Mozilla is enabling CIRA Canadian Shield as the default trusted recursive resolver (TRR) for Canadian Firefox users. It is another step forward by the organization as they make DNS encryption the default for the browser under their overall commitment to privacy. Since CIRA Canadian Shield supports both traditional IPv4 and IPv6 as well as the emerging DNS encryption standards, it was a natural fit.
By default, Firefox uses, DNS over HTTPs, which is more commonly referred to by its acronym, “DoH” in the community. Before we dig into the mechanics it is first important to understand what it is doing.
What is the DNS
Every time you click on a link or type an address into the browser you are using a link that is human-understandable. In order for this address to find its way to a server it needs to be translated into the IP address that a machine understands.
This is called the Domain Name System (DNS) and it is often described as the internet’s phone book. For most Canadians, this lookup originates at a server located at their Internet Service Provider at something called a recursive resolver. Many people who work in IT, or who just generally like to play with technology, change this DNS setting, either on their router, operating system or browser. They do it to get more privacy, better performance, or even just because it is fun. This flexibility it is one of the amazing things about the DNS – the user has choice.
What is wrong with the DNS that we need these new solutions?
One of the features of the DNS is that all this information exchanges in the wild of the internet in clear text. The entire (original) point of the internet was that it was a free and open, and where notions of privacy between two “conversations” did not exist. The internet of old was built on utopian principals and, that utopia has been strained of late. As a result, the IETF created new standards for DNS privacy – including DoH.
What is DoH
DoH is one of two emerging methods (the other being DoT) to encrypt the DNS traffic – which in this case is between your browser and the CIRA DNS resolver (or server). We then resolve the query and send you on your merry way to the website, mail server, online application, or cat video that you were looking for.
Because this is encrypted the information (or zone file) that we exchange is not available for interception, inspection, and possibly even editing. The latter of which, could send you to somewhere you didn’t intend.
DoH is an excellent addition to the security and privacy landscape and when combined with the other things people do, delivers a net positive. CIRA recommends that you consider using DNS encryption for personal and business use. It is a useful part of an overall privacy and security solution.
Want to read more? We have written quite a bit on this subject but a good primer is our blog on DNS Encryption – Evolution or Revolution
What is Mozilla/Firefox doing with CIRA and DoH?

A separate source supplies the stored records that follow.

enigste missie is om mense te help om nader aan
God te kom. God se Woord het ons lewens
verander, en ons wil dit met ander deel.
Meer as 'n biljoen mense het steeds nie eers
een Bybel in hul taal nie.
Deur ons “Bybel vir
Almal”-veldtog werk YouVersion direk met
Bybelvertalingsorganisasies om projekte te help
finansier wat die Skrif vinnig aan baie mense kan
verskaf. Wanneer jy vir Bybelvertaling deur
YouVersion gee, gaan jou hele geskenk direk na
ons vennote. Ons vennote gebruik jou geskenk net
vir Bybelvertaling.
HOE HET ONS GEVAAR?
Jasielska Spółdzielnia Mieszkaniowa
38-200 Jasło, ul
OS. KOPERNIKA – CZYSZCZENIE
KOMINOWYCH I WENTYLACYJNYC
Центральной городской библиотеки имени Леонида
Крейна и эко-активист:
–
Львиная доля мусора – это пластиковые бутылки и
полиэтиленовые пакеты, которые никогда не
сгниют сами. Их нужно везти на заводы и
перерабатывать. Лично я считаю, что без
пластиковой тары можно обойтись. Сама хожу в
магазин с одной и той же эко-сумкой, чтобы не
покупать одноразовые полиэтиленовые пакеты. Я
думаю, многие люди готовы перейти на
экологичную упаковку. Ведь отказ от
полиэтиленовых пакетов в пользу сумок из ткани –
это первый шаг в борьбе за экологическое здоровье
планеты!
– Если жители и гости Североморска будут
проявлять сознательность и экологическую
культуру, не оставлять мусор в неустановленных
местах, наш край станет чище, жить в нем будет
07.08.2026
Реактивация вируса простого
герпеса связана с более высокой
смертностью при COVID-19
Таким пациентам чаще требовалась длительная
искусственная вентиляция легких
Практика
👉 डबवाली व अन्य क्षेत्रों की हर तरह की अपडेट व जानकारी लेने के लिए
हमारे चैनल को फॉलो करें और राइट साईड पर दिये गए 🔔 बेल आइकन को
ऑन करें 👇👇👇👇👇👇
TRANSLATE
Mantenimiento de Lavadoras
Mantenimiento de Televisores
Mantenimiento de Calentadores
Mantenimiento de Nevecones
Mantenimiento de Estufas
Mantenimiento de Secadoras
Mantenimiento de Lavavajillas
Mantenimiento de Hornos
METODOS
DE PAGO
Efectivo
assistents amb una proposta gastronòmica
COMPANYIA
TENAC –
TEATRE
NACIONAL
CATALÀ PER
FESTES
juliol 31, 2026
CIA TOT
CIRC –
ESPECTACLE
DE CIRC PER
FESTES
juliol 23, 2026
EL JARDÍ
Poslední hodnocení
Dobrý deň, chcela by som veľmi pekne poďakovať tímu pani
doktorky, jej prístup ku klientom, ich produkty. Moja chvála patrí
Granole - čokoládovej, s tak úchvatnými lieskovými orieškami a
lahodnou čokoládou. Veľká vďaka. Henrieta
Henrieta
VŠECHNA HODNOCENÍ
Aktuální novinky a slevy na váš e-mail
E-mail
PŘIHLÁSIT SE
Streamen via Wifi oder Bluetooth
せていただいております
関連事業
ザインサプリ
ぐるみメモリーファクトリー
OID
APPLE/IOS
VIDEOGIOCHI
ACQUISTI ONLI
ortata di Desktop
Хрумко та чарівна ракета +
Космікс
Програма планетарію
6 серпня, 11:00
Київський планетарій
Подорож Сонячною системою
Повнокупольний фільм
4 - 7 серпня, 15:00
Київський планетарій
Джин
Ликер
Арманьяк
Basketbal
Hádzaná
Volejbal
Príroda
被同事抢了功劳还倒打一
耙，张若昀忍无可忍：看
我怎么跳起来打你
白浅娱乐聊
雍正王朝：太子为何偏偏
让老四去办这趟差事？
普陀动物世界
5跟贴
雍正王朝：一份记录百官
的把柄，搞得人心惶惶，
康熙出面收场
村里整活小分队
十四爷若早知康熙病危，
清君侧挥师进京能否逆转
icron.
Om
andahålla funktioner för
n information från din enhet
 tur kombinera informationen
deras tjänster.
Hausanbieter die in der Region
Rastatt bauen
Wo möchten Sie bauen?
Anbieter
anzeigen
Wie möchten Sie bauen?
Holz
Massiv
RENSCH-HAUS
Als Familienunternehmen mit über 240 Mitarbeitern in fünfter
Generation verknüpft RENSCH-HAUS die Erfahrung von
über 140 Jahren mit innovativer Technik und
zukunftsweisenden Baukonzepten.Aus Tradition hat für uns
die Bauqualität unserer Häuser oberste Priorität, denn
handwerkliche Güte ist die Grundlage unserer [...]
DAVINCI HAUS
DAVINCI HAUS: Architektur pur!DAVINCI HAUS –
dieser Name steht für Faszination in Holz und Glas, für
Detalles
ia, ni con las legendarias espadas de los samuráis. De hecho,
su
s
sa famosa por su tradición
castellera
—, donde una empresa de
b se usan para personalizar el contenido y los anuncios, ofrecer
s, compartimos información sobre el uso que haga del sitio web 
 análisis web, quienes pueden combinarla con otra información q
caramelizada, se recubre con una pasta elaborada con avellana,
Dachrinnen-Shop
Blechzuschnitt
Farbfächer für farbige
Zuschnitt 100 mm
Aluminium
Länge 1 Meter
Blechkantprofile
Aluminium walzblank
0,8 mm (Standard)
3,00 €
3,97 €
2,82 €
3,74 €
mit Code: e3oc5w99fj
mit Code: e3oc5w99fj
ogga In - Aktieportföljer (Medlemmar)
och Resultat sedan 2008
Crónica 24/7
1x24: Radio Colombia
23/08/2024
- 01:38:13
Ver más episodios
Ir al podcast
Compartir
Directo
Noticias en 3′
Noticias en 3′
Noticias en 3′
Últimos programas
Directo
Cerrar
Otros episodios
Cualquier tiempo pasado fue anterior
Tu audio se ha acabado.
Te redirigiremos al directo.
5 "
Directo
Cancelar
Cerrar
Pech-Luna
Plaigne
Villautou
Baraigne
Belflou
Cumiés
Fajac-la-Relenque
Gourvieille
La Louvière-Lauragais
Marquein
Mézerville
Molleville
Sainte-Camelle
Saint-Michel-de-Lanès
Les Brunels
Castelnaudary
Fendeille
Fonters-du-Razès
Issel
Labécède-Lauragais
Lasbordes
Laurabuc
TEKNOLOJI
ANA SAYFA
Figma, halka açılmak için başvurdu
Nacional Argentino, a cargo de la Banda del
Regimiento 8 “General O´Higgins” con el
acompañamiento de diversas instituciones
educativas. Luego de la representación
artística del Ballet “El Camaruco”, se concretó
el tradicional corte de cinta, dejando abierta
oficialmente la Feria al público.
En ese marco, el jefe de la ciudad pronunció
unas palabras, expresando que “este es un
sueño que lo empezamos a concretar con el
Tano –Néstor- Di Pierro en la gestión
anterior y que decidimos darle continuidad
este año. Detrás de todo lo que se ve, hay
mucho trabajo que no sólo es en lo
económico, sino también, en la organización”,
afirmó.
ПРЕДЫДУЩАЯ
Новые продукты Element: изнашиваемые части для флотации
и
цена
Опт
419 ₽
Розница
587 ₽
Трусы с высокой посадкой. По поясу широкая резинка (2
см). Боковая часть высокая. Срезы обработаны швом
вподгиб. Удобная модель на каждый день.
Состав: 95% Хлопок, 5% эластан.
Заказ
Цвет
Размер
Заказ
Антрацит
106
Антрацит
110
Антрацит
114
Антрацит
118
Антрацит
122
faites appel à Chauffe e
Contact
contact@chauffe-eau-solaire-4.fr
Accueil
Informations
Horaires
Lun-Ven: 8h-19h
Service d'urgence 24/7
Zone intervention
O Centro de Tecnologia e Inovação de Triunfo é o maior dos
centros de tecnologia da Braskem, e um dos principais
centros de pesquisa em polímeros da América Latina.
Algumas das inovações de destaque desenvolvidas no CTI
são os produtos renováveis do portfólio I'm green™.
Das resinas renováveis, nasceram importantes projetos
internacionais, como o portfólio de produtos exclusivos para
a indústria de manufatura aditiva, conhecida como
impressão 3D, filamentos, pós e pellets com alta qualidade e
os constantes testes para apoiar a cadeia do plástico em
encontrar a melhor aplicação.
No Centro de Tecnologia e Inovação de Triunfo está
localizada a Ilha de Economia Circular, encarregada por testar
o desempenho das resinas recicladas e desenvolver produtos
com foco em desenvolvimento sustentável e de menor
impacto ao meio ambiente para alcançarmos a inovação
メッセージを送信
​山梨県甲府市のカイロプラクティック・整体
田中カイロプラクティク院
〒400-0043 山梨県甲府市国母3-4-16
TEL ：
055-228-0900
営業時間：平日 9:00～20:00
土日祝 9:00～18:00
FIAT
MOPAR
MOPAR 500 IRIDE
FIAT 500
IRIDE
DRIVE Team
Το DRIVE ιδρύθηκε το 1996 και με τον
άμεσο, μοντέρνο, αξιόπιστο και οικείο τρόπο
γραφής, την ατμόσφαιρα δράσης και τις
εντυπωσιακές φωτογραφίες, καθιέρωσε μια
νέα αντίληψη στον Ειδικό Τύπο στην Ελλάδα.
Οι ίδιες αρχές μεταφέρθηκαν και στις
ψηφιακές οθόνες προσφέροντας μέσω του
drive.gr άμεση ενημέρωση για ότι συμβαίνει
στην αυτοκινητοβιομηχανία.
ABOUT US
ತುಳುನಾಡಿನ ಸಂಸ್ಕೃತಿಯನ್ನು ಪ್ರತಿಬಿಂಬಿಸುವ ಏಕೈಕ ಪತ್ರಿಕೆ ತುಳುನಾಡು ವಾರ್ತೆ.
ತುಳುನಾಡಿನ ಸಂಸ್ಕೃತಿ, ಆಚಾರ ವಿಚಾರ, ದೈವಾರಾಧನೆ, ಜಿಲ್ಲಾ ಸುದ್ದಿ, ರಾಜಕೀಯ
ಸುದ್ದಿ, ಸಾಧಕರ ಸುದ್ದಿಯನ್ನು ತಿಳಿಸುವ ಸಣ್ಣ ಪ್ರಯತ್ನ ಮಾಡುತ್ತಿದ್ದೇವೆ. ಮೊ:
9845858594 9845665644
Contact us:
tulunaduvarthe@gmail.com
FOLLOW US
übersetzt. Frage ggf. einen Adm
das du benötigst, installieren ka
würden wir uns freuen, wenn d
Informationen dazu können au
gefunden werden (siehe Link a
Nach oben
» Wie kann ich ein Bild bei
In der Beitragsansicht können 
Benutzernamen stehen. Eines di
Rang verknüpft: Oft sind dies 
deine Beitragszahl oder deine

By default Firefox is using DoH for DNS resolution – it is the first major browser to do this. What is super exciting is that for those who identify (in their settings) that they are located in Canada, Firefox will default to using CIRA Canadian Shield – Private, as its DNS resolver. This service level is simply answering queries privately and with no filtering of any kind (more on this later).
Why CIRA? First off, we easily met Mozilla’s strict TRR program through our commitment to security, privacy, and transparency.
CIRA is a nationally-focused supplier and the first of its kind in the world to offer a kind of sovereign DoH resolution. One that is designed to optimize quality and privacy for Canadians – but is still available throughout the world for those who travel. We are a non-profit with no interest in your data and, in fact, a stated interest in your privacy and in the open internet. We have the appropriate procedures in place to ensure privacy and have hired an auditor to test those systems. And finally, we offer a very high quality, high-reliability service with nodes located very close to Canadians and very well peered to the various networks that make up the internet in Canada (and that connect to the outside world).
Sound amazing? We think so and we have heard a lot of rumblings in the world of global internet governance that suggest we will start seeing similar models emerge elsewhere in the world. However, make no mistake that for DNS nerds, like us, CIRA being first is a reason to be proud to be a Canadian.
What if I want to change resolvers?
Firefox DNS settings are configurable in the settings, to enable both traditional DNS settings and to change the default DoH provider to whatever the end user prefers. Firefox comes with a number of DoH providers that you can optionally select or you can add your own custom resolver.